Platform
Account OS
In Moss, the account is not the thing you log into after the product starts. The account is the product surface.
What the OS Does
Account OS is the main workspace users enter in Moss. Its job is not only to show balances or an address. Its job is to turn the account itself into an installable, authorizable, executable surface.
Users do not start by opening one standalone app and then connecting a wallet. They enter their account space first, then invoke asset capabilities, system capabilities, and installed apps from there.
- It is the main account workspace.
- It unifies assets, identity, apps, and settings.
- It pulls permission checks and execution context into the account layer.
- It makes installed capabilities feel like account-native features instead of external sites.
Why Account-First Matters
If an account is only a login state, every app has to rebuild asset handling, permissions, authorization state, and interaction flow on its own. Moss flips that model: establish the account layer first, then let apps reuse the same account context.
That makes payments, tokens, NFTs, installation state, and automation persist inside the account instead of being fragmented across different pages and product entries.
- Asset capabilities do not need to be reimplemented by each app.
- Permissions and authorization state can persist at the account layer.
- Installed apps become part of the account surface.
- The user experiences one continuous workspace instead of disconnected sites.
Design reading
The key move is not making a wallet look more like an app.

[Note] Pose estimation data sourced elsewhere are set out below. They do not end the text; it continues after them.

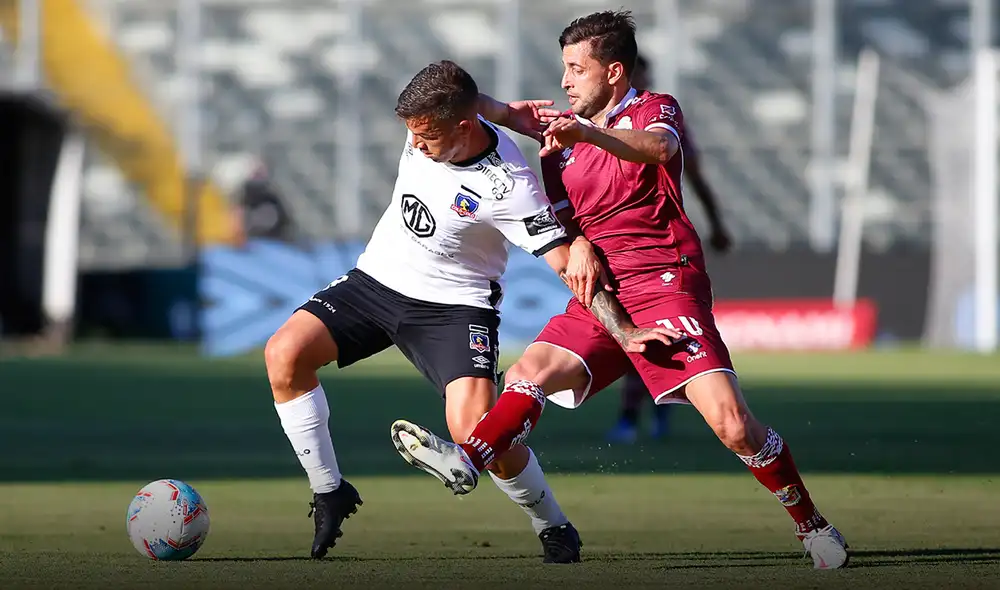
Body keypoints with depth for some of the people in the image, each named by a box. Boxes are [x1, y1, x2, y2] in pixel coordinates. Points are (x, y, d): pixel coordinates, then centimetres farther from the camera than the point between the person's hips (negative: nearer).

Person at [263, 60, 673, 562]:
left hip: (453, 306, -6)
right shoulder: (428, 126, -11)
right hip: (376, 279, 6)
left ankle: (553, 527, 0)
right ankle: (328, 492, 0)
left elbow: (568, 263, -23)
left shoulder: (509, 187, -26)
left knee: (473, 427, -25)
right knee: (283, 354, -14)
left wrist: (626, 331, -28)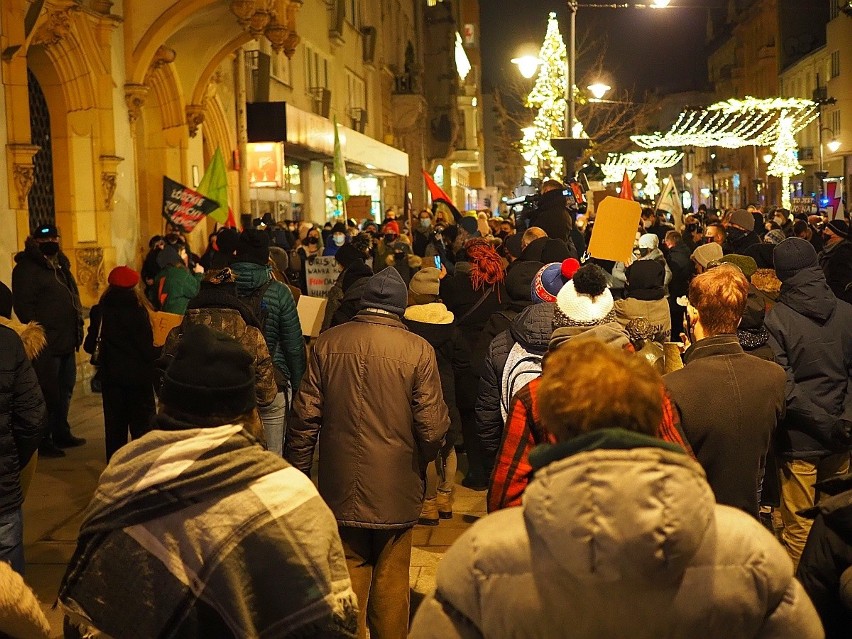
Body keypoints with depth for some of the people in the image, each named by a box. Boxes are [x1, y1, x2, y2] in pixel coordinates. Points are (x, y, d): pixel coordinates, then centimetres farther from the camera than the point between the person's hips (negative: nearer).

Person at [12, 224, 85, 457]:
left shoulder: (60, 265, 17)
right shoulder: (26, 268, -9)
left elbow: (73, 298, 23)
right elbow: (23, 306, -15)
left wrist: (77, 329, 16)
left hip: (66, 341, 9)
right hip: (47, 344, -9)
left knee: (65, 390, 17)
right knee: (47, 393, -4)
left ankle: (61, 433, 29)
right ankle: (43, 441, 5)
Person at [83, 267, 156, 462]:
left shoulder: (100, 311, -3)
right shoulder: (139, 311, -12)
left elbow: (90, 346, 2)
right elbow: (147, 346, -12)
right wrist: (151, 368, 1)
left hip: (111, 375, 3)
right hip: (139, 375, -3)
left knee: (115, 424, 12)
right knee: (142, 424, 5)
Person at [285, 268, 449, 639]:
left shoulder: (327, 343, -5)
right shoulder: (418, 350, -12)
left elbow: (305, 415, -3)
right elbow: (432, 427, -12)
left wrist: (297, 472, 9)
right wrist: (424, 458, 10)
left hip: (341, 487, 2)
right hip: (395, 489, -2)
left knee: (348, 578, 15)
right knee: (391, 581, 14)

It is making the account the host layer for every capability.
What Gets Organized Inside the Account
A real Account OS has to place several kinds of capabilities inside one account surface: built-in system capabilities, installed app capabilities, the account's own asset state, and long-lived settings and security entry points.
That is why the user experience is framed as what my account can do, not which site I have jumped to.
- System capabilities: default abilities such as token and NFT management.
- Installed apps: app entry points that appear after Store installation.
- Account state: address, assets, permissions, sessions, and executable scope.
- Settings and security: network, recovery, and permission management.